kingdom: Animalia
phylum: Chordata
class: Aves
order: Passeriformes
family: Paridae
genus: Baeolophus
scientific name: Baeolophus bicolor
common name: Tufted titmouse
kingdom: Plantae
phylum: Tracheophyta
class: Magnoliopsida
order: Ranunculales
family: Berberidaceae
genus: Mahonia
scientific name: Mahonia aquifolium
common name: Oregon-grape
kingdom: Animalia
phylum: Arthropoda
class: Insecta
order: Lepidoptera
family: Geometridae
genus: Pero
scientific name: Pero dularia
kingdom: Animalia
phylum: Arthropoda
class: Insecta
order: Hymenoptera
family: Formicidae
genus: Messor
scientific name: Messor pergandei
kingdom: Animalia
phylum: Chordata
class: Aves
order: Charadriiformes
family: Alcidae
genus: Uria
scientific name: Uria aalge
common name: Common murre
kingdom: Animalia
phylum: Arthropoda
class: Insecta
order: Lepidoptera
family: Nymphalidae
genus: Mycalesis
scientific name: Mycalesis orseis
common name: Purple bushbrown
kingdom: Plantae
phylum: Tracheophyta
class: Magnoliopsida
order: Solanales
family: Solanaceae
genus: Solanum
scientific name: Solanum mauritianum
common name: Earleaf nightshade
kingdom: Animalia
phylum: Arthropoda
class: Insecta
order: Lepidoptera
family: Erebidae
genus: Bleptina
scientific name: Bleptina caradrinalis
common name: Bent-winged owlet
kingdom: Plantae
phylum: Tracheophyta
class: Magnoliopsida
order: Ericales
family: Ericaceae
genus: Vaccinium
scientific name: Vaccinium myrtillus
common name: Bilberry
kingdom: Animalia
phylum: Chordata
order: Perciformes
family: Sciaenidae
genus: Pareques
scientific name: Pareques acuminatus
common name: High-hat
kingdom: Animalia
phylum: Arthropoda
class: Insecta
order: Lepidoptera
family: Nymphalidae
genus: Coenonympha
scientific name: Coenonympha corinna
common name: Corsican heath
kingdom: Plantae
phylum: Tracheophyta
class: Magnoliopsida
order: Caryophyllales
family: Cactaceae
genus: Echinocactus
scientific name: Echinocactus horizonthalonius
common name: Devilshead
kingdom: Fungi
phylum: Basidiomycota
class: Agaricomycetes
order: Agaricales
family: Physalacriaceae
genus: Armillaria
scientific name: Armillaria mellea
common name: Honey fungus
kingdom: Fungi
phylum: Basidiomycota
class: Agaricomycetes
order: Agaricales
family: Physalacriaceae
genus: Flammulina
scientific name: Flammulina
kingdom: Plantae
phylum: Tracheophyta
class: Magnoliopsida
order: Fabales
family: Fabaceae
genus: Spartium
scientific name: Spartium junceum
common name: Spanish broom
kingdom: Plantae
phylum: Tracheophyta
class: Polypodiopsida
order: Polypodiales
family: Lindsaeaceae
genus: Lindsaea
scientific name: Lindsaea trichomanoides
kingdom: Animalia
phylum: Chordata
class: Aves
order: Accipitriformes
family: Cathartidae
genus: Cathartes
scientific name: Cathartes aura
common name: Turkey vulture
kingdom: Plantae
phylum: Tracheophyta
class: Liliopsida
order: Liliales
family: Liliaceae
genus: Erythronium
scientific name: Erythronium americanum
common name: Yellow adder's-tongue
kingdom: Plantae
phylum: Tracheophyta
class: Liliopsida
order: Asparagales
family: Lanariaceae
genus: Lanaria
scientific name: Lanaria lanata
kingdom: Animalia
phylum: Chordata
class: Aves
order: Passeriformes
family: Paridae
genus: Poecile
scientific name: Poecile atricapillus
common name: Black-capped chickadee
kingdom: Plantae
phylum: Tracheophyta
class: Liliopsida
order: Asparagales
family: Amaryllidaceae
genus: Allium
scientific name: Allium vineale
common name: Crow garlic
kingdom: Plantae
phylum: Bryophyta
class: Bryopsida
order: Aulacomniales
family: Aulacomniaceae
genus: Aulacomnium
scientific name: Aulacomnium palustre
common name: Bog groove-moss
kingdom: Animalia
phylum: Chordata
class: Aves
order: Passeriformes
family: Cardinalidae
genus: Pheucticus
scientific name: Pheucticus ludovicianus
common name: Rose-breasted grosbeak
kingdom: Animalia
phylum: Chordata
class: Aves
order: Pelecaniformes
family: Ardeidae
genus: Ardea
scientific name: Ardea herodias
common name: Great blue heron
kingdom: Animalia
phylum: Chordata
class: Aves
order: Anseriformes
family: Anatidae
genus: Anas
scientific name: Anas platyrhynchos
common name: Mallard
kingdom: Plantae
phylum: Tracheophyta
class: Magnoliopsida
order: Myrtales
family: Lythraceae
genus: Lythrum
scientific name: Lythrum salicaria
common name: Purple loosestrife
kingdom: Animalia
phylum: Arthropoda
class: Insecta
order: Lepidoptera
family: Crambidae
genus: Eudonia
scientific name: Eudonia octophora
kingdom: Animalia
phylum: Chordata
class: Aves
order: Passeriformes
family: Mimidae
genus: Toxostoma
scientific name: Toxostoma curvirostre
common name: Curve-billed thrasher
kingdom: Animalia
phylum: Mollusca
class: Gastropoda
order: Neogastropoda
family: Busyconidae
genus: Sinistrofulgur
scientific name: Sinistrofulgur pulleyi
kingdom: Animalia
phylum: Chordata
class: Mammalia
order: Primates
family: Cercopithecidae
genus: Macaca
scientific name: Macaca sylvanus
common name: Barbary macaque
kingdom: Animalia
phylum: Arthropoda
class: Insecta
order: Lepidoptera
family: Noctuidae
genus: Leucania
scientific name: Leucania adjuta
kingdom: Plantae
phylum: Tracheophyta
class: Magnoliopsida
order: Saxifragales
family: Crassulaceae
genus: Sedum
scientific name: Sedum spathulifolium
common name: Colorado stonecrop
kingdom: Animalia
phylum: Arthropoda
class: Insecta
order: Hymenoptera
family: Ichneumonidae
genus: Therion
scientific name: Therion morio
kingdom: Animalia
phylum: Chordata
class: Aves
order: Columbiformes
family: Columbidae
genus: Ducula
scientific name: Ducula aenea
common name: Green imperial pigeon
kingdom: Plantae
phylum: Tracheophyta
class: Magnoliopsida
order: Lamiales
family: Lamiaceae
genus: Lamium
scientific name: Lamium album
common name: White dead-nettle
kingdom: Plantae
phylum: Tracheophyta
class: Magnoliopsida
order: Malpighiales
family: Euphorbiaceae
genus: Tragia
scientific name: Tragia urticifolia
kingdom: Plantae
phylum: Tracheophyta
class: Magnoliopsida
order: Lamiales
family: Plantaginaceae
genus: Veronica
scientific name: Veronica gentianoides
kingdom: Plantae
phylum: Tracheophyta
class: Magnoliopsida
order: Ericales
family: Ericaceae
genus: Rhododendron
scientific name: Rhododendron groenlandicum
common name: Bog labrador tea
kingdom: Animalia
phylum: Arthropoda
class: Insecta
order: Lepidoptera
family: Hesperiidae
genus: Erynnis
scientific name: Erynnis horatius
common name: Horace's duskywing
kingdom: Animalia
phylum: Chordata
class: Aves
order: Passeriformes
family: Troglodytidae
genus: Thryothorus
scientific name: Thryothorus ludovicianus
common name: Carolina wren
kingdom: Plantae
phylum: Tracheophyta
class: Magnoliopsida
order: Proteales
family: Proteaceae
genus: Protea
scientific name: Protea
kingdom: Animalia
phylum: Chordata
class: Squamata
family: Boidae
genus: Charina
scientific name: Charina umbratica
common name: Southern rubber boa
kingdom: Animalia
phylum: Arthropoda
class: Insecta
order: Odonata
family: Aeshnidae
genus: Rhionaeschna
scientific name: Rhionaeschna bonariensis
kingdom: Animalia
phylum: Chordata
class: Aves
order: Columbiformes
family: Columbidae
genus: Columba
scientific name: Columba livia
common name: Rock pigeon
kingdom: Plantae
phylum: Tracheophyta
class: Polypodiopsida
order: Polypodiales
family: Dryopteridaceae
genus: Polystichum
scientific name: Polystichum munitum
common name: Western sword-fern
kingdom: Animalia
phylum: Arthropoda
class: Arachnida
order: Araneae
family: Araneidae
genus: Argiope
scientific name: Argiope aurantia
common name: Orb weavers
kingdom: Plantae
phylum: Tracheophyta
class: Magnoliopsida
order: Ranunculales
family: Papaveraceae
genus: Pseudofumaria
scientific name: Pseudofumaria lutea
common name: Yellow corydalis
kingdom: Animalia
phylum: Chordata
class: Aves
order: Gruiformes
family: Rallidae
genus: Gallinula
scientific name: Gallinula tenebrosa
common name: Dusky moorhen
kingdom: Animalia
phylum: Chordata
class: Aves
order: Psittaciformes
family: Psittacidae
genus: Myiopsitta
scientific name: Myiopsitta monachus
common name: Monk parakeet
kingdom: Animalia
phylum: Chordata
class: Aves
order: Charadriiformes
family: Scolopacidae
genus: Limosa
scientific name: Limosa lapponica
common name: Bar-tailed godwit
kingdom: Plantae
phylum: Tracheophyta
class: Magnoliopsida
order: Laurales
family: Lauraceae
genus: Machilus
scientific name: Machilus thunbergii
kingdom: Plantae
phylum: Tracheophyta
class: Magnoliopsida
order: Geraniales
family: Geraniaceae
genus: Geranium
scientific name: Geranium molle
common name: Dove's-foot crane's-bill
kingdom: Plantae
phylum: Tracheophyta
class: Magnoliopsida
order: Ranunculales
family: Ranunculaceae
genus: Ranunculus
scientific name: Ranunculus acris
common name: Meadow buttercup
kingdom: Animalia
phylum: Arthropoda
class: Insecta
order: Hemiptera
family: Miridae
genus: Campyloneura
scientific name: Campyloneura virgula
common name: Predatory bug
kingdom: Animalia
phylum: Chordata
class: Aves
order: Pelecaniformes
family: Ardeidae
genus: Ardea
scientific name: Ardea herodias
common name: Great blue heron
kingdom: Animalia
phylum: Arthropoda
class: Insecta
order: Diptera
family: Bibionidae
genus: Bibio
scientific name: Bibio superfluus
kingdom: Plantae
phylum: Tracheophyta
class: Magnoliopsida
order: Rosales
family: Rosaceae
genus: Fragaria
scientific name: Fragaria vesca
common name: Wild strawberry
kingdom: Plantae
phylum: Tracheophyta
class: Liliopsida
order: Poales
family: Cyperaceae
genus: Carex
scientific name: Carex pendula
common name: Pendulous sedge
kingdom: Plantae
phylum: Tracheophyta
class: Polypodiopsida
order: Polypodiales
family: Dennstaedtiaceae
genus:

+++

● **Work to do**: Copy the lines above, without any change, from the line containing "family: Boidae" through the line containing "common name: Rock pigeon", including both of those lines.

● **Task result**:
family: Boidae
genus: Charina
scientific name: Charina umbratica
common name: Southern rubber boa
kingdom: Animalia
phylum: Arthropoda
class: Insecta
order: Odonata
family: Aeshnidae
genus: Rhionaeschna
scientific name: Rhionaeschna bonariensis
kingdom: Animalia
phylum: Chordata
class: Aves
order: Columbiformes
family: Columbidae
genus: Columba
scientific name: Columba livia
common name: Rock pigeon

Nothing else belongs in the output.